Demand for industrial real estate mainly comes from electronic components, automobile, packaging and logistics companies. Amongst those, the strong growth of logistics companies since the outbreak of the COVID-19 boosted the demand for storage space, increased the demand for land bank to develop logistics facilities, as the proportion of inquiries for logistics land increasing from 30% in 2020 to 39% in H1 2021.

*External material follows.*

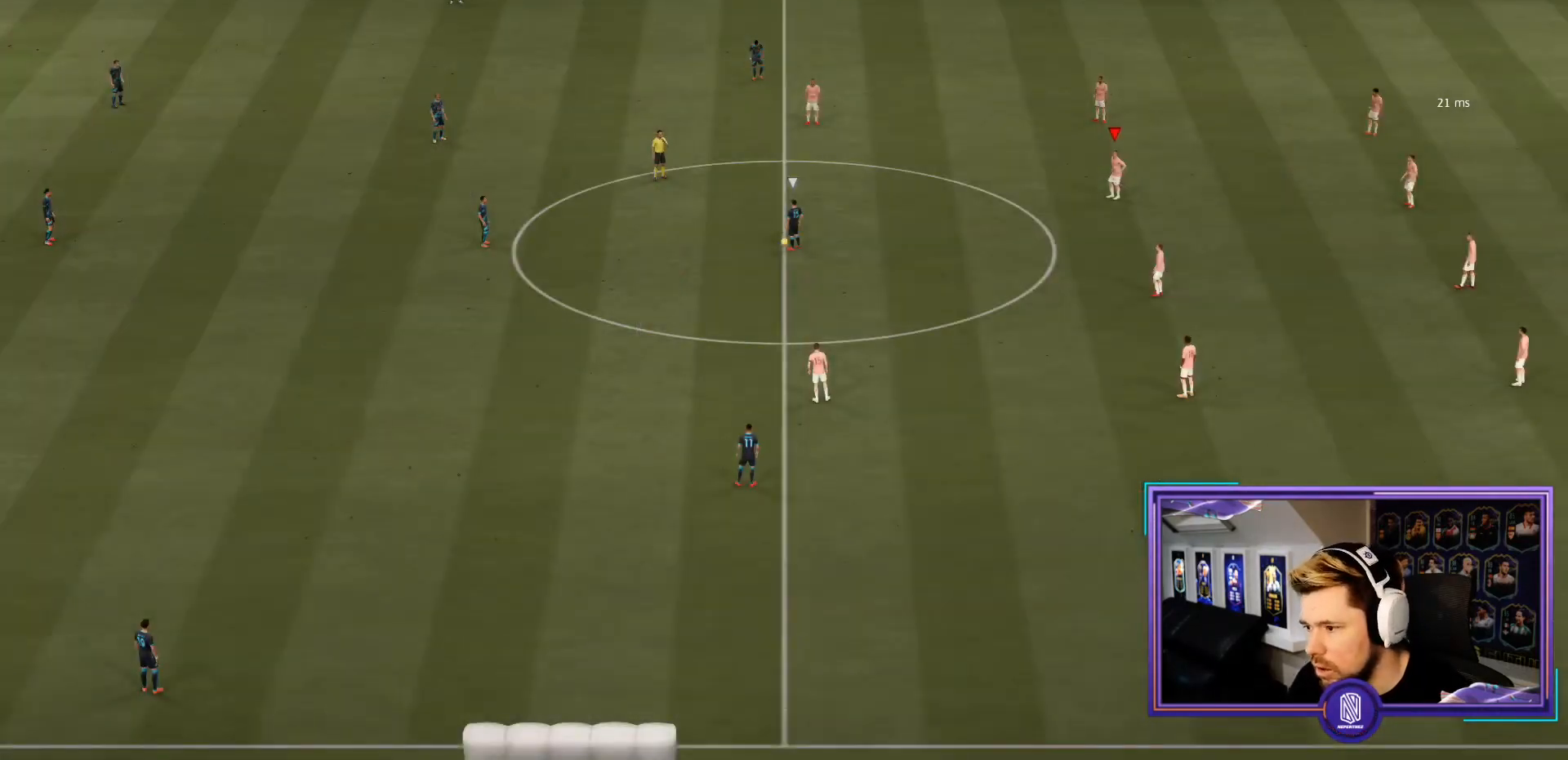
{"buttons": ["R2"], "left_stick": "up-left", "right_stick": "center", "events": [[100, "left_stick", "up-left"], [100, "right_stick", "down-left"], [183, "right_stick", "center"], [250, "R2", "down"]]}
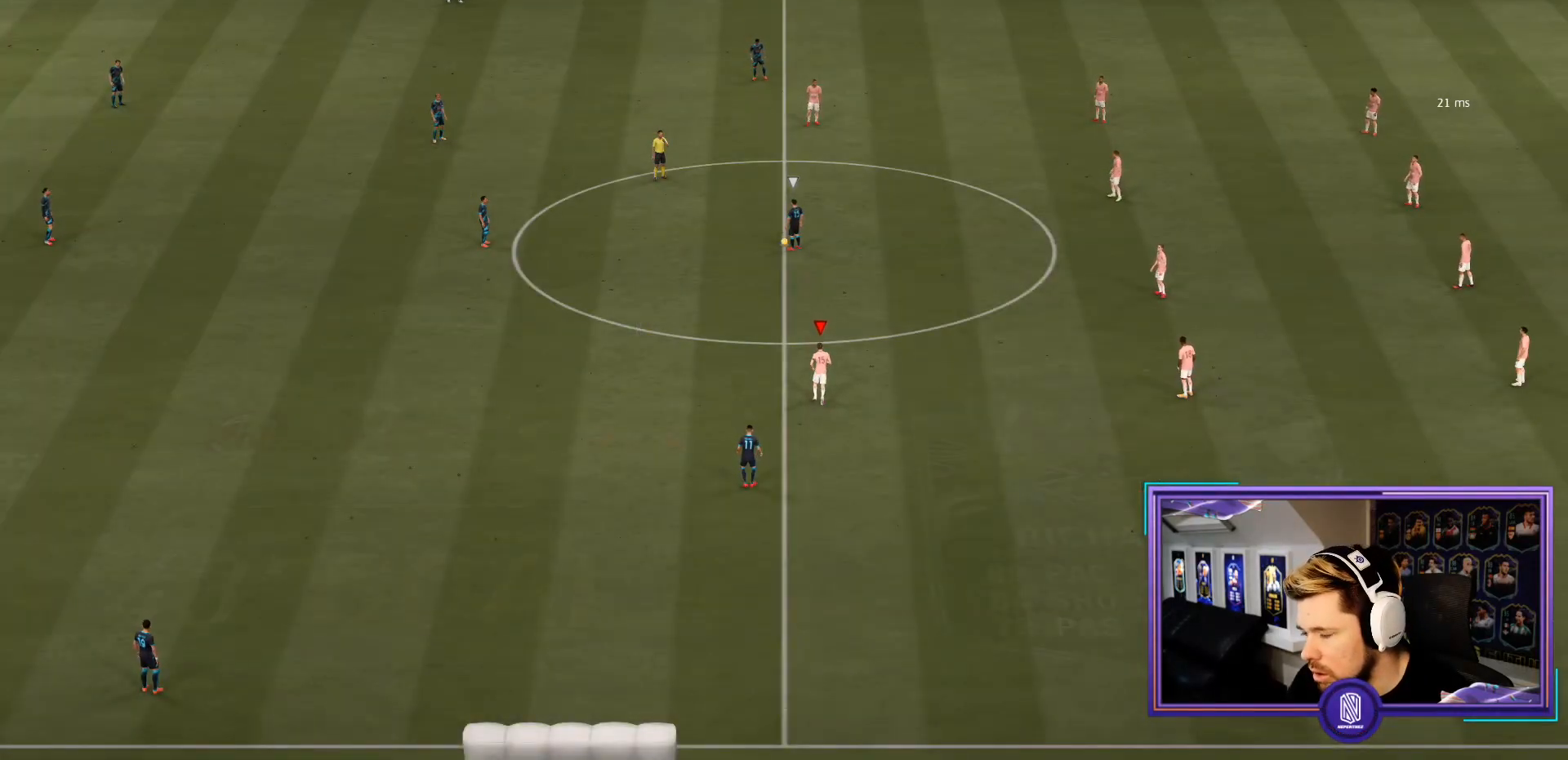
{"buttons": ["R2"], "left_stick": "up-left", "right_stick": "center", "events": []}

With the strong growth of the industrial real estate during the pandemic, many new investors decided to enter the market, including domestic developers (Vinhomes, Thanh Cong Group) and foreign developers (JD.com, Fraser, ESR). In addition, investment funds have also participated via investment into potential projects such as Actis, who recently announced an investment into a local industrial park operator. From now to 2023, supply of industrial land in the North is expected to increase by an average of 7.4% per annum, while the supply of warehouse and ready-built factory is also expected to increase by 46% and 10% per annum, respectively. The entry of new investors will increase the supply of industrial real estate as well as the competitiveness in quality of infrastructure and services. Future projects are expected to be of better quality and will be offered at above market average. Demand is expected to sustain in all three sectors. However, major pipeline in the next three years will potentially create pressure across all sectors; as such older projects would likely keep their rental policies stable to remain competitive.